Popcount beats gather. The binary scan's per-doc op is count_ones → VPOPCNTDQ (8 u64/instruction, autovectorized). Every alternative's per-doc op is a data-dependent gather — PQ/OPQ's ADC table lookups, the asymmetric LUT (011), int8 reranking — and gathers don't vectorize. So even when PQ uses 8× fewer bytes and fits in cache, it's gather-compute-bound and loses to popcount. This single fact (first seen in 011, reconfirmed at scale in 050/054) decides the whole frontier: on a CPU, 1-bit + popcount is the throughput-optimal representation, and "fewer bytes" only helps the footprint, not the speed, unless you write SIMD ADC (parked, 050).

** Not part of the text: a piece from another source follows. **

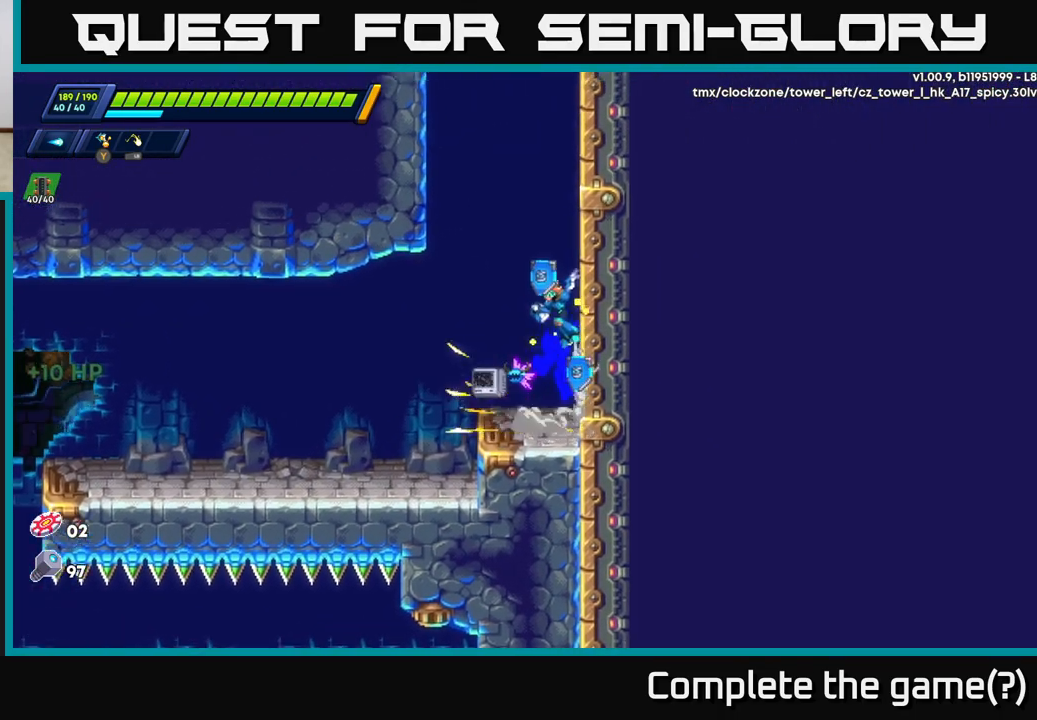
{"buttons": ["R2"], "left_stick": "right", "right_stick": "center", "events": [[50, "A", "up"], [100, "A", "down"], [250, "A", "up"], [333, "A", "down"], [483, "A", "up"]]}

What each knob actually contributes

knob	axis	effect
binary funnel (009)	the engine	1-bit scan + rerank, popcount-speed
tiling, tile=8 (016/038)	throughput	+73% QPS (amortize base read)
rotation ×2 (026)	recall	free, spreads info across bits
residual (046)	recall	free, +3–9 pts at low bits (biggest recall lever)
ITQ (055)	recall	+1.5 pts over random rotation (small, dense-rotation cost)
carousel (039–041)	tail latency	no cliff under burst
disk hybrid (045)	RAM cost	32× less committed RAM (when corpus > RAM)
adaptive-C (048)	disk rerank	keeps SSD reads affordable
PQ/OPQ (054/056)	footprint	8–32 B/vec, but lose QPS

These are orthogonal axes (049's roofline: QPS ≈ 1.10e9·cores/N, separable from recall = 1 − e^12.45·N^0.28·C^−1.08·bits^−1.97). You tune recall (rotation/residual/ bits/C) without moving the throughput roofline.

Verdict

The best stacked implementation is the rotated-residual binary funnel served by the carousel: ~0.995 recall @ ~960 QPS @ 8 ms, no-cliff serving to ~940 QPS, 128 MB codes, on one 8-core box. The PQ/ITQ/OPQ exploration confirms it rather than beating it — PQ/OPQ are the footprint alternatives (use when RAM-bound), ITQ a marginal recall nudge. The throughput crown belongs to popcount.

Loose ends (all optional)

Adaptive fan-out controller (sub-5 ms at light load) — only unbuilt engine piece.
SIMD ADC (4-bit + vpshufb) — the one thing that could make PQ QPS-competitive.
Above-us layer: build the IVF router to make this a full index.
web/ writeup + CLAUDE.md thesis refresh.